Renouveler notre conception de la formation et des études

Les finalités de l'école doivent être plus clairement affirmées et expliquées pour éviter de perpétuer le malentendu actuel sur la vie professionnelle qui attend les plus jeunes.

Il est essentiel de former des citoyens français, et désormais européens, pour contrer les menaces identitaires et agressives, comme il était crucial que l’Ecole de la IIIème République forme des citoyens dotés d’une certaine indépendance d’esprit vis-à-vis des courants ultramontains de la fin du XIXème siècle.

En parallèle, il n’est pas concevable de continuer à faire grandir des jeunes hommes et des jeunes femmes en couveuse, à l’abri de toute réelle influence du monde professionnel qui les attend. Les journées des métiers et les stages en 3ème constituent une réelle avancée mais demeurent insuffisantes. C’est régulièrement, et tout au long de leurs années de collège et de lycée, que des échanges avec les témoins de différents parcours professionnels doivent être organisés. Et c’est dès ce moment qu’il faut des exemples de professeurs ayant changé de voie, de salariés devenus entrepreneurs ou agriculteurs, d’artisans devenus restaurateurs, d’entrepreneurs devenus professeurs ou dirigeants d’association etc… Il faut immédiatement casser l’illusion dangereuse que "le choix d’un métier à 14 ou 18 ans, c’est pour la vie", et que les études supérieures sont la clé d’une vie professionnelle prédictible et linéaire. 

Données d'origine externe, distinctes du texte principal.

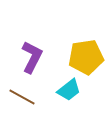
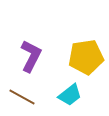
purple L-shape: moved 1 px left, 1 px up
cyan trapezoid: moved 1 px right, 5 px down
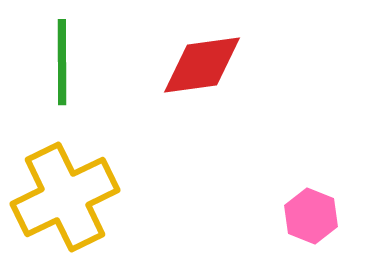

Arrivés au moment des choix vers les Bacs professionnels ou généralistes, ou vers les études supérieures, il doit être expliqué et illustré aux nouvelles générations qu’ils pourront - et devront certainement - changer de voie plusieurs fois dans leur vie. Et donc que des études courtes sont parfaitement adaptées à l’acquisition rapide d’un métier, mais aussi que les études longues n’excluent pas une remise en question régulière des acquis. Par exemple, il est certain que les médecins, même après 6 années d’études et un internat, devront continuer à se former régulièrement pour rester à même d’exercer une profession que la technologie se met à bouleverser en profondeur. L’idée d’une formation nécessaire tout au long de la vie réduira ainsi la hiérarchie clivante qui existe actuellement entre des études courtes et des études supérieures longues.

Quelle que soit la voie choisie, chacun va devoir passer par des cycles de formation réguliers. Il faut pour cela que les écoles et les centres de formation soient agiles et capables de concevoir des cycles de formation sur-mesure avec les acteurs de l’économie. Un cursus de formation doit pouvoir être remis en question dès que les besoins de recrutement correspondants sont satisfaits ou ont évolué.

Nous devons tendre vers un système ou la formation initiale n’est pas aussi déterminante qu’elle l’est aujourd’hui. Au lieu d’être l’alpha et l’oméga d’un parcours professionnel, elle ne serait qu’un des ingrédients initiaux. Ce que nous appelons la formation continue, aujourd’hui moins bien valorisée, prendrait alors une toute autre importance. Ceci sous le double effet des validités plus courtes et aléatoires des acquis initiaux, et de la transformation d’une grande partie des fonctions professionnelles (ce que nous appelons "un poste" aujourd’hui) en missions à durée déterminée. Cette évolution ne remet pas en cause le rôle de l’école républicaine, des universités et des grandes écoles mais apporterait le chaînon manquant à l’acquisition continue des compétences nécessaires à la réussite professionnelle et sans doute à l’épanouissement personnel.